Plutôt que de s’attaquer à la racine du problème – à savoir le manque criant de logements abordables –, cette mesure risque d’aggraver la situation en trois temps :
- L’arrêt des investissements privés : Pourquoi un promoteur immobilier engagerait-il des fonds colossaux dans la construction de nouveaux logements si la rentabilité est artificiellement limitée ? Le secteur privé, déjà hésitant en période d’incertitude politique, pourrait se retirer, aggravant ainsi la pénurie.
- La dégradation des biens existants : Avec des revenus locatifs réduits, les propriétaires n’auront ni les moyens ni l’incitation à entretenir leurs biens. Les logements se détérioreront rapidement, réduisant encore davantage l’offre de qualité.
- L’émergence d’un marché parallèle : Face à un accès légal restreint, les candidats locataires pourraient se tourner vers des pratiques illégales, telles que les paiements en espèces non déclarés, pour obtenir un logement, créant ainsi un climat de corruption et d’opacité.

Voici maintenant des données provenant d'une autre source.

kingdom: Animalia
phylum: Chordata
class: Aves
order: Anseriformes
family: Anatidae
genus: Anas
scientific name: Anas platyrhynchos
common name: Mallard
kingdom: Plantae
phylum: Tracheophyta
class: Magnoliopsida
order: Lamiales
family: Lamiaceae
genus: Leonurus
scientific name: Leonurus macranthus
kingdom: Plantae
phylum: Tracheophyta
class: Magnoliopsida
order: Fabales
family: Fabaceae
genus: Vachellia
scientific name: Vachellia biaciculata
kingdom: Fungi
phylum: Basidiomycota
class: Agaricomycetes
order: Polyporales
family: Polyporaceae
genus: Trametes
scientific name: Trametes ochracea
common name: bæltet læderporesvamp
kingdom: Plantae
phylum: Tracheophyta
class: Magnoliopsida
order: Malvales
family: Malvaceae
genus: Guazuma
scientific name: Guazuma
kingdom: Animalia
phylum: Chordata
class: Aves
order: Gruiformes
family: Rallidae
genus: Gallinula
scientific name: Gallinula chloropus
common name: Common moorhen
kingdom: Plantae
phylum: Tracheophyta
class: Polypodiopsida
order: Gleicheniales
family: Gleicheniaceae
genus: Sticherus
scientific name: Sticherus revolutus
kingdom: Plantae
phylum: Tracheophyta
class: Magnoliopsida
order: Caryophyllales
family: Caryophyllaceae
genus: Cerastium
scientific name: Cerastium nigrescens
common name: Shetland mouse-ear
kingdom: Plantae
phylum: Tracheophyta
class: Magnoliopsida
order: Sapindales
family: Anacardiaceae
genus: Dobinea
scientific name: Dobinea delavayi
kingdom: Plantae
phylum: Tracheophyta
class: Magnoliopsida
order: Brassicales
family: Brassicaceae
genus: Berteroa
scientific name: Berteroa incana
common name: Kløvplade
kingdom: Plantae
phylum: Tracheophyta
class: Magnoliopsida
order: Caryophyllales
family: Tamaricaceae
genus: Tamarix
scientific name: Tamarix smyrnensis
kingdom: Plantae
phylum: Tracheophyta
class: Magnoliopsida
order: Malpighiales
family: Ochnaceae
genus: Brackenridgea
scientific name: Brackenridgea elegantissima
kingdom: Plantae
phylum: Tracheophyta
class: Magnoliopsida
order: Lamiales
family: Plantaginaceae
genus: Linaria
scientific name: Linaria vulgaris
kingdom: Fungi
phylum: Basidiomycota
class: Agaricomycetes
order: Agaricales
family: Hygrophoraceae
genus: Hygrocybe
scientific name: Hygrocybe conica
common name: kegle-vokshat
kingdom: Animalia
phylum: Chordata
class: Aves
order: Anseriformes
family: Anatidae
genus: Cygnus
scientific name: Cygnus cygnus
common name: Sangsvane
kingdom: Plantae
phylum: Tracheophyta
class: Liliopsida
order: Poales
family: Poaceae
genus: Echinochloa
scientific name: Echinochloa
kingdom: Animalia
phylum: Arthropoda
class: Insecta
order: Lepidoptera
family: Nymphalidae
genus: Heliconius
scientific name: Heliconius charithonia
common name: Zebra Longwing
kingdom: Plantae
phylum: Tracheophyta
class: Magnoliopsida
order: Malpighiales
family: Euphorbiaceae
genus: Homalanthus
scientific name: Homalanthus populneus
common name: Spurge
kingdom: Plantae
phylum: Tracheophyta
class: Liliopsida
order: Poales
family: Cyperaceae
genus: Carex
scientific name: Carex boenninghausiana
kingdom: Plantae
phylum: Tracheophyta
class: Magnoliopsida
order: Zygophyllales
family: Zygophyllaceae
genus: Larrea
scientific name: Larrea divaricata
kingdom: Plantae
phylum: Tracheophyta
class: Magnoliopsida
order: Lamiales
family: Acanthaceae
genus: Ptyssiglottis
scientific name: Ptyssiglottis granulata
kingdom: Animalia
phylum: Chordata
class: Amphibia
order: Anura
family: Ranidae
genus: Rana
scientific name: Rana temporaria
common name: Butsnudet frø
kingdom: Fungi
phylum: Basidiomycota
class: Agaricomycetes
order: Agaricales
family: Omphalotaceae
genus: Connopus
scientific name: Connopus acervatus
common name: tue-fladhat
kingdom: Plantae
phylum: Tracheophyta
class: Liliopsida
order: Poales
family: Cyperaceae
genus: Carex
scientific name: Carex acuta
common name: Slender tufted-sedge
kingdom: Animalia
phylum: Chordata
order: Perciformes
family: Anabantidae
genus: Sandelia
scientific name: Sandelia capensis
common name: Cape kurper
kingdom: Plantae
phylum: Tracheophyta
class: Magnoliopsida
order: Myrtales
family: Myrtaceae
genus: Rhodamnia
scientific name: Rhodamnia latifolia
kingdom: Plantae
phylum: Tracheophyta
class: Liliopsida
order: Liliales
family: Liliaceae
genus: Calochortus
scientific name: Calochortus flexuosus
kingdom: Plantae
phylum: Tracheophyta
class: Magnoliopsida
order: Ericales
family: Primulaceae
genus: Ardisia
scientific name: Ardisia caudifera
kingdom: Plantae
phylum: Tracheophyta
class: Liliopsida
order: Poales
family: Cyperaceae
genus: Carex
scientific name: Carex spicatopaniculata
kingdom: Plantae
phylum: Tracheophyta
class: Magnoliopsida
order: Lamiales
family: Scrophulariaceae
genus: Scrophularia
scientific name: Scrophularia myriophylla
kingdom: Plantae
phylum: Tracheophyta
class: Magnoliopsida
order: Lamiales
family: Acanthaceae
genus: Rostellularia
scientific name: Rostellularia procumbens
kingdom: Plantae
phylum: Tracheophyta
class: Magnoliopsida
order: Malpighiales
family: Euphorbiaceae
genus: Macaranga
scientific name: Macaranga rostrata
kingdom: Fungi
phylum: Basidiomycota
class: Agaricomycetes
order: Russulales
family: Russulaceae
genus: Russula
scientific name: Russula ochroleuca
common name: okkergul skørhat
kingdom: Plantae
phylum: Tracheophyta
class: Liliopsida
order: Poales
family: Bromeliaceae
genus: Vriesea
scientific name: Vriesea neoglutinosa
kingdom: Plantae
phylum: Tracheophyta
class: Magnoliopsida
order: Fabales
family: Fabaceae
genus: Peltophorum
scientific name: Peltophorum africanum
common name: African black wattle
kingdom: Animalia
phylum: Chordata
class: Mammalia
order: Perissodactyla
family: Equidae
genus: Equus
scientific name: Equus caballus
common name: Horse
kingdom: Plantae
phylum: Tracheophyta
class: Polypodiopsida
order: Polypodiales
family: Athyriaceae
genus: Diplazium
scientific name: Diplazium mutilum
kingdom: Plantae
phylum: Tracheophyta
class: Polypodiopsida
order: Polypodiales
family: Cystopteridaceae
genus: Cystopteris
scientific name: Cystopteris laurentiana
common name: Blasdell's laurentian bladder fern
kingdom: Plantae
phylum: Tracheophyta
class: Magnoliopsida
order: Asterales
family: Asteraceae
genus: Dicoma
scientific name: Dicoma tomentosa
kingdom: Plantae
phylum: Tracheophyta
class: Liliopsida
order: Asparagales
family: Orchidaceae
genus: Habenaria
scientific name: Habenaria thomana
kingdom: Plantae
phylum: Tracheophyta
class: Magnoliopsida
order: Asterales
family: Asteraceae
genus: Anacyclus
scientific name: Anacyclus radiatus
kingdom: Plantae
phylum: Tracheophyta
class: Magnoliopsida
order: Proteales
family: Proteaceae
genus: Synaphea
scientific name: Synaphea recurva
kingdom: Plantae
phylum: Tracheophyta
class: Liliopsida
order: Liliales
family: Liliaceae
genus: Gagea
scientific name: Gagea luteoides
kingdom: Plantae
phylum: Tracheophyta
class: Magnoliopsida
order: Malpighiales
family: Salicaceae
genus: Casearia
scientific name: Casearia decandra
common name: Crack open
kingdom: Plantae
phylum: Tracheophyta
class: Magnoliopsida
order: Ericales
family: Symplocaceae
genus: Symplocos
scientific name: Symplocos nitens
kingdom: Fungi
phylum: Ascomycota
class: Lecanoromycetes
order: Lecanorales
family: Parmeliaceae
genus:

Un secteur public incapable de prendre le relais
Pour que cette mesure produise des effets positifs, il faudrait que l’État béninois dispose des ressources nécessaires pour construire massivement des logements sociaux, compensant ainsi le désengagement du privé. Or, dans un contexte de tensions budgétaires et de pressions économiques, un tel projet semble illusoire.
Par ailleurs, cette décision envoie un signal négatif aux institutions financières locales. Une baisse des projets immobiliers entraînera mécaniquement une réduction des crédits accordés, affectant l’ensemble de la filière – des fournisseurs de matériaux aux artisans. Le ralentissement économique qui en résulterait pourrait impacter des milliers de ménages indirectement liés à ce secteur.
Une mesure populiste aux conséquences imprévisibles
En cédant à la tentation d’une mesure spectaculaire mais mal pensée, les autorités cherchent probablement à gagner la faveur des citadins en période de transition politique. Pourtant, en économie, une pénurie ne se résout pas en interdisant aux prix de s’ajuster.
En décourageant l’investissement et en aggravant les déséquilibres du marché, cette politique risque de transformer une crise du logement en un véritable casse-tête social. À Cotonou comme dans les autres grandes villes, la quête d’un toit pourrait devenir encore plus ardue, au détriment de la cohésion nationale et de la stabilité économique.